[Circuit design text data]
—————

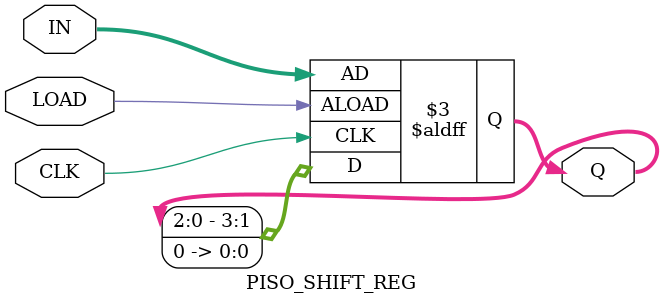
<source format=v>
/* Parellel input serial output shift register */
module	PISO_SHIFT_REG (LOAD, IN, CLK, Q);
input	LOAD, CLK;
input	[3:0]	IN;
output	[3:0]	Q;
reg 	[3:0]	Q;

	always	@	(posedge CLK or posedge LOAD)
	if (LOAD)	Q <= IN;
	else		Q <= Q << 1;

endmodule	
	
</source>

—————

→ **WHAT YOU NEED TO DO**
Read through the entries above and copy each line that has the string "LOAD" in it.

→ **EXPECTED ANSWER**
module	PISO_SHIFT_REG (LOAD, IN, CLK, Q);
input	LOAD, CLK;
	always	@	(posedge CLK or posedge LOAD)
	if (LOAD)	Q <= IN;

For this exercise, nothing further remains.